The familiar slow dance of India-Pakistan talks is on again. The decision to talk was taken in April 2010, by the prime ministers of the two countries in Bhutan, and now the foreign secretaries have declared that the talks will actually start. But before that, a meeting between the foreign ministers will take place in the coming days and weeks — perhaps to diffuse the unpleasantness that they had caused in July last year by doing the opposite of what they were supposed to do: promote trust and confidence.
In Pakistan, interest in these talks has dwindled over time, perhaps, because everyone knows that Pakistan has stiffened its stance on talks in the post-Musharraf period and expressed this new toughness through Jamaatud Dawa, the global terrorist bugbear that Pakistan refuses to tame.
India and Pakistan’s foreign ministers’ scuffle last year was said to have been caused by Indian Minister for External Affairs SM Krishna’s insistence on the ‘piecemeal’ approach, while Foreign Minister Shah Mehmood wished to focus on what has come to be known as ‘composite dialogue’. The composite talks contained a number of ‘baskets’, some of them created after the issue of Kashmir as firewalls that Pakistan had to breach before getting to the ‘core’ of the India-Pakistan quarrel. Now, the issues being talked about are nine instead of the original five or so, indicating how, with the passage of time, disputes escalate and tighten the space for normalisation.
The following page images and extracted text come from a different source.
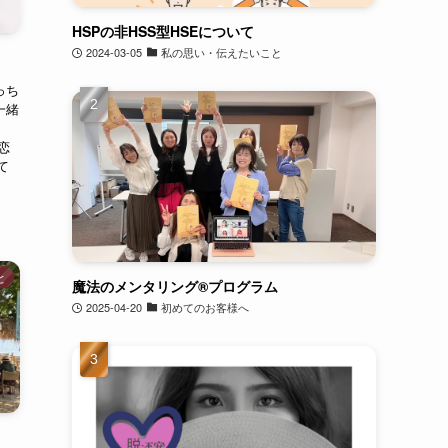
HSPの非HSS型HSEについて
2024-03-05
私の思い・伝えたいこと
っち
一緒
明
恋
て
と
魔法のメンタリング®︎プログラム
2025-04-20
初めてのお客様へ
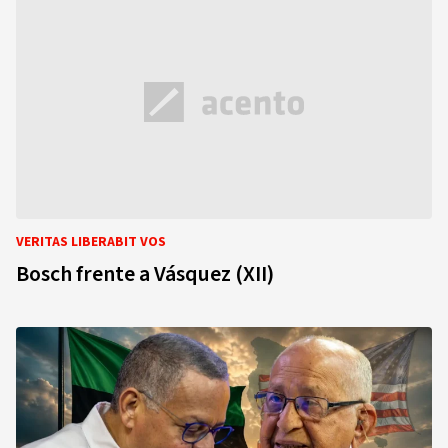
VERITAS LIBERABIT VOS
Bosch frente a Vásquez (XII)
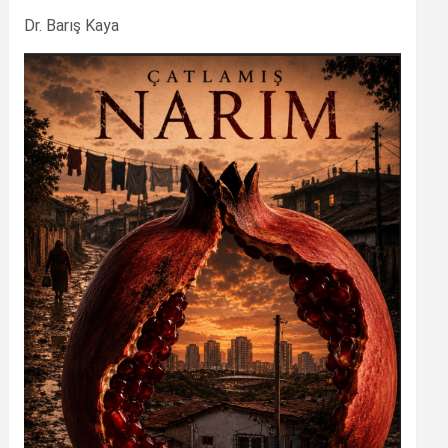
Dr. Barış Kaya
If the two ministers have a successful meeting and Jamaatud Dawa doesn’t queer the pitch again by launching another adventure, then the two governments will start talking of counter-terrorism, humanitarian issues, peace and security including CBMs, the Kashmir issue, Sir Creek, etc.
In India, the coalition government of Manmohan Singh is hamstrung by hostile public opinion and the media, although the prime minister himself is convinced that applying the ratchet of Mumbai to the talks would get India nowhere, especially when Mr Singh is thinking of regional economic ‘connectivity’ under Saarc to boost India’s status.
Pakistan can only benefit from his approach. Here, both the mainstream parties are in favour of normalisation with India as a way of ‘softening’ the tough stances adopted on the complex bilateral issues. But in this case, it is the Pakistan army and the ISI that call the shots and vet all documents to be signed. The test-firing by Pakistan of Hatf-7 cruise missile is a symbolic accompaniment to the news that the stalled talks are on again.
In the case of Siachen, the Indian army seems to have the upper hand in an otherwise civilian-dominated India. After Musharraf’s ham-handed adventure at Kargil the Indian public opinion, too, has hardened; and the recent unfortunate downturn in the Indo-China equation has not helped either. The Sir Creek affair is even more shocking and something no one outside the region can understand: both states have failed to meet the UN deadline for declaring their economic zones because of the Sir Creek dispute, but insist on arresting each other’s fishermen as a shameful bilateral pantomime.
Jamaatud Dawa has also added to the Kashmir dispute the question of river waters that India is presumably stealing under the Indus Water Treaty. As to why Jamaatud Dawa should raise the issue of waters in a mammoth rally in Lahore is incomprehensible. When Pakistan’s Indus Water Commissioner Jamaat Ali Shah declined to say that India was stealing Pakistan’s water, he was replaced after a record four terms at the job. Since Pakistan is going for international arbitration on the issue — it did not get much satisfaction out of an earlier resort to this on India’s Baglihar Dam issue — there will hardly be any discussion on it during the composite dialogue.
Pakistan says: Let there be resolution of disputes before normalisation. Since this process started a couple of decades ago, this approach has only worsened the state of disputes. Will it work this time? Most probably, it won’t.
Published in The Express Tribune, February 12th, 2011.